(Records supplied Opens)

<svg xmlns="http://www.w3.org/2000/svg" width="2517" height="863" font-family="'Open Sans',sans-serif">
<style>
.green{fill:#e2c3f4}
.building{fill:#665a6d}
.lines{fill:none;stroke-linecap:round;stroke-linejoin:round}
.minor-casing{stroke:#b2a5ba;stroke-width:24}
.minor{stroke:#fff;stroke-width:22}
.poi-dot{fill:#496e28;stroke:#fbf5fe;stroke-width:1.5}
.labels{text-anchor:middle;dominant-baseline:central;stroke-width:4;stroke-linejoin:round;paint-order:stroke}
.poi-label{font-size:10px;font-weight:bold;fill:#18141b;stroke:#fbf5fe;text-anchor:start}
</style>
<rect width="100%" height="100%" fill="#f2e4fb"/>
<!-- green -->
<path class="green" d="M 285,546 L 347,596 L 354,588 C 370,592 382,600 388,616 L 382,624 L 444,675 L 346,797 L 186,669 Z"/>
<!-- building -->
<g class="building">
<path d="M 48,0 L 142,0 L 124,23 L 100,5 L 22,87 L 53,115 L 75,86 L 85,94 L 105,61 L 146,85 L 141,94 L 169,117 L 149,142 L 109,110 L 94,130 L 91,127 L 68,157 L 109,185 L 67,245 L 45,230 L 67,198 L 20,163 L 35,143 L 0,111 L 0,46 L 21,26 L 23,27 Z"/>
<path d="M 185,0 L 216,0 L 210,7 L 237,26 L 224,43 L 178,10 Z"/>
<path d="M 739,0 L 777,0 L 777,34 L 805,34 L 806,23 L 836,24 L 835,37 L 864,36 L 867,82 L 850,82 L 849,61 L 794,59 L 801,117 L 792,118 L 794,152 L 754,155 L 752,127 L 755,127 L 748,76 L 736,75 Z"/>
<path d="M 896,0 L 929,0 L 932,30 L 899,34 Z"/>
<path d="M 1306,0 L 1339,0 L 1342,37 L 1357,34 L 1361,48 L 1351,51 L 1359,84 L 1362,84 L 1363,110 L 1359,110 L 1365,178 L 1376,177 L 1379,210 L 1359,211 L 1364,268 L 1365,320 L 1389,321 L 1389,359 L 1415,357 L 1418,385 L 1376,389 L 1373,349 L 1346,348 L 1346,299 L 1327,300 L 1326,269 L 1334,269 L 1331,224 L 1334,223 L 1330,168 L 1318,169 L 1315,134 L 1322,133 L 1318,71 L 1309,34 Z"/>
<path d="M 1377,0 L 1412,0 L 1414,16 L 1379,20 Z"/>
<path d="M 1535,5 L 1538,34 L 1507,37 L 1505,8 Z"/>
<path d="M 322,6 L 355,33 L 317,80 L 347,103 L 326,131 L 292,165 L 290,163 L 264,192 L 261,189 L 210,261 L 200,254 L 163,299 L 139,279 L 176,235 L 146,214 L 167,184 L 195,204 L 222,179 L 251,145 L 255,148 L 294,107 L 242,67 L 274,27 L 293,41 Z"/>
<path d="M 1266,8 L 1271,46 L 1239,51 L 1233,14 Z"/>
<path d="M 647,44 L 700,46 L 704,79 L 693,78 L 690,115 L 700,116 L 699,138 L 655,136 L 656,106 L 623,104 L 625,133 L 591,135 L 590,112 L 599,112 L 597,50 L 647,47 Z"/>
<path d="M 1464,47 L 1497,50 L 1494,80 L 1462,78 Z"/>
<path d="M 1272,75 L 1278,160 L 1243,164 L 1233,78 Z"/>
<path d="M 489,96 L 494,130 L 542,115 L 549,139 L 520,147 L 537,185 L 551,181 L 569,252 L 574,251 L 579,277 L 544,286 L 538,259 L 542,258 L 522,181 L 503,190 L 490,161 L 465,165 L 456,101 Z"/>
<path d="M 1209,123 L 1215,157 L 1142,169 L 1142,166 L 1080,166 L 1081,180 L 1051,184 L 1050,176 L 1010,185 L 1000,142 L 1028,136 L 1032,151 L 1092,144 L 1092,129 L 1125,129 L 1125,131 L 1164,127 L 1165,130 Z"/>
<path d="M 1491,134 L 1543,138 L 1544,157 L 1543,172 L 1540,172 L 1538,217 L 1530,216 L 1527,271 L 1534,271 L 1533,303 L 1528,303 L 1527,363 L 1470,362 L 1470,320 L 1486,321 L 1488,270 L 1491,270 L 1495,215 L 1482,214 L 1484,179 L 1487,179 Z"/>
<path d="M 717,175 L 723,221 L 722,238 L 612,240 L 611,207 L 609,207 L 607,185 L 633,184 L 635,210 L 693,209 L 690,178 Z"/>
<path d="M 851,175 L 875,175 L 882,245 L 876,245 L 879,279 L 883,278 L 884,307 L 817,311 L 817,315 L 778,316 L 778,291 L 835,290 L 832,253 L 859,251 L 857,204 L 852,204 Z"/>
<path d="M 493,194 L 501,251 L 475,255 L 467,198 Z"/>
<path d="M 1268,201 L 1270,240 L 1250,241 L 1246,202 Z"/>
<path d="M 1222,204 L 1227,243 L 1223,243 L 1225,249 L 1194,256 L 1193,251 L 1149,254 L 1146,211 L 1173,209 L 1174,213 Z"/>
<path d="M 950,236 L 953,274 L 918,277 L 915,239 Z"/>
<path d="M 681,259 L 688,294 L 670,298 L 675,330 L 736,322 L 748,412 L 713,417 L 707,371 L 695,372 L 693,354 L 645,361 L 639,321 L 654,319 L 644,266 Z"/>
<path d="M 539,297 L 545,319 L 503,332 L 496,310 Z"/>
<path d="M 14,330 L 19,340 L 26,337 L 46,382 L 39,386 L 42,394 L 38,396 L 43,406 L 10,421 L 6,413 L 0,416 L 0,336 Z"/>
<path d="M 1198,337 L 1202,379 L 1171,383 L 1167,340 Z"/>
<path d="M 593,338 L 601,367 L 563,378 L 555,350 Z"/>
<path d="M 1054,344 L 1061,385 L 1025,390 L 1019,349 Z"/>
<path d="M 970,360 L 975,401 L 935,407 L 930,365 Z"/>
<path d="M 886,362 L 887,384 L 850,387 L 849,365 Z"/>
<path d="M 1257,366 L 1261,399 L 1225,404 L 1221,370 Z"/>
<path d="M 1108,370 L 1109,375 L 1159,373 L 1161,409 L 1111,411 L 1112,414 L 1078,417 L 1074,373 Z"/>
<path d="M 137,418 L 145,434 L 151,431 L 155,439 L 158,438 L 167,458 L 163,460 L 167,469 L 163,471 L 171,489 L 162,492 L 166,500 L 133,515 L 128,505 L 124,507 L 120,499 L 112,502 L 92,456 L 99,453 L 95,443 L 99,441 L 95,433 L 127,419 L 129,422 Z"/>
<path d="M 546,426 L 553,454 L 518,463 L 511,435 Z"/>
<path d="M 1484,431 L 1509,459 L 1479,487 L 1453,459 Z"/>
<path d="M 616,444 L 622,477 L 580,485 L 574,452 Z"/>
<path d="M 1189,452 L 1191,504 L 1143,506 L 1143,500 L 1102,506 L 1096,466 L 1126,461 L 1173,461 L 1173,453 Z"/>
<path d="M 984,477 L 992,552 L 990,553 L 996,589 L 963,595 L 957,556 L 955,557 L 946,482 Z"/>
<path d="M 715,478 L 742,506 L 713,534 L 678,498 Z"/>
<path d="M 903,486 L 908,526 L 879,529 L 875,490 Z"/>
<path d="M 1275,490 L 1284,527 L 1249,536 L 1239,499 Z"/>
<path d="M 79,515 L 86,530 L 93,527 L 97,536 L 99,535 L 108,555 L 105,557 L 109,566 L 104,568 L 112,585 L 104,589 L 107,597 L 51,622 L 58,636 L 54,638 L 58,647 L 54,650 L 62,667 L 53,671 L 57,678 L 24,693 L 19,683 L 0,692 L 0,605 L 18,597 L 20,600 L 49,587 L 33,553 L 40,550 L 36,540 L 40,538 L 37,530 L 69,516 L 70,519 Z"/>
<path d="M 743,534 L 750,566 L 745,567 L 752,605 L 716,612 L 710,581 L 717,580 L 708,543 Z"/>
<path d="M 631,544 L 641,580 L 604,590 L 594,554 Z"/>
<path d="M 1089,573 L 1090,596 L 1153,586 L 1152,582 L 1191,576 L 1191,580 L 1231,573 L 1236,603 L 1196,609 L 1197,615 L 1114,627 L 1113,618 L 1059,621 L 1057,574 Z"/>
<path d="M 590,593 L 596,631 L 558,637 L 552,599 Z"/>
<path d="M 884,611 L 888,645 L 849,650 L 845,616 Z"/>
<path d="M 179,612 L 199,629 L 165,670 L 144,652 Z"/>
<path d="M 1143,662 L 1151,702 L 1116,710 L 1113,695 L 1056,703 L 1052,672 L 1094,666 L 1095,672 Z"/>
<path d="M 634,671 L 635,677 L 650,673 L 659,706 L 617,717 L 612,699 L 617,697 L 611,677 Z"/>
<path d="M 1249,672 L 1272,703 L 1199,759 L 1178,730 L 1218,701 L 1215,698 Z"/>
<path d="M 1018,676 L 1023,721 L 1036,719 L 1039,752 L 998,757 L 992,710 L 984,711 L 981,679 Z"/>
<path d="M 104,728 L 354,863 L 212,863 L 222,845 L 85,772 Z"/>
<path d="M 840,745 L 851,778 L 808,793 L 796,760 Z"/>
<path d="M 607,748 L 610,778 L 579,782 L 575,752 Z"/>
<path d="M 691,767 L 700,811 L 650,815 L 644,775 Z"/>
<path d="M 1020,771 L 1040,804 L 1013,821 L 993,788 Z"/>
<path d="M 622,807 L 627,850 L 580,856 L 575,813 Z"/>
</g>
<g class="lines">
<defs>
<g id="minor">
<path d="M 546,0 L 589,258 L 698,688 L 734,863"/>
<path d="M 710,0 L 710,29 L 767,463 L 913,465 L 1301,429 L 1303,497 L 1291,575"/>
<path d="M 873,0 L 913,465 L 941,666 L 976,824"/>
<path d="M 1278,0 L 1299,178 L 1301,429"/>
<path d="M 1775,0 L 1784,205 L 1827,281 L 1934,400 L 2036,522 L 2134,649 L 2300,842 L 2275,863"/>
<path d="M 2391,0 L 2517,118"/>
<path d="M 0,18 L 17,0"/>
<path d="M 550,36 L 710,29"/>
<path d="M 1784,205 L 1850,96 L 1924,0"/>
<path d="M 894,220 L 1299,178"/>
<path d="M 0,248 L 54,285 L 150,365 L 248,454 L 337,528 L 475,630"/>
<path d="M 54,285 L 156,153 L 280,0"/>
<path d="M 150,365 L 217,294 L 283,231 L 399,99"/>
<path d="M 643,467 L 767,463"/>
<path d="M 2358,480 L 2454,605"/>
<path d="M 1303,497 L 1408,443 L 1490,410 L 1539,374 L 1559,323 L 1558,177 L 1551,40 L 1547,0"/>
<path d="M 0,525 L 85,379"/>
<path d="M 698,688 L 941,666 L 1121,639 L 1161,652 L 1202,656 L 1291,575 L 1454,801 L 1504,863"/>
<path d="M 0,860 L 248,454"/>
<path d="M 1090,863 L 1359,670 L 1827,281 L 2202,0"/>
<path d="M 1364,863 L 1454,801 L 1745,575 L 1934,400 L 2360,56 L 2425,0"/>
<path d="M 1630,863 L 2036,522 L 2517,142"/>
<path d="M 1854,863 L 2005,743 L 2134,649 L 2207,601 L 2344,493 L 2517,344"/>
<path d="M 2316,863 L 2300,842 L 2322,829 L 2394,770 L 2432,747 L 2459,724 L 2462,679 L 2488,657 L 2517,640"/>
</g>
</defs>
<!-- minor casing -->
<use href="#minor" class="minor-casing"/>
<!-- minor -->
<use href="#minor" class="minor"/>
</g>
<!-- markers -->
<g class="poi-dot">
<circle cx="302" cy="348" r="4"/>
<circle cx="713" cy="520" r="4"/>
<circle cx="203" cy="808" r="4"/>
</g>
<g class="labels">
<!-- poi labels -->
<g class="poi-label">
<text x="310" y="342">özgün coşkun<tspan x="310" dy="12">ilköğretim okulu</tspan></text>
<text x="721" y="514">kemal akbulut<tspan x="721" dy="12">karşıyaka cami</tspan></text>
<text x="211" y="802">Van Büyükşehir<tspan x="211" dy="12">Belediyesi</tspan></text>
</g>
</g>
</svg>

(Records supplied Closes)

Where a line above holds the string "lines", copy that line.

.lines{fill:none;stroke-linecap:round;stroke-linejoin:round}
<g class="lines">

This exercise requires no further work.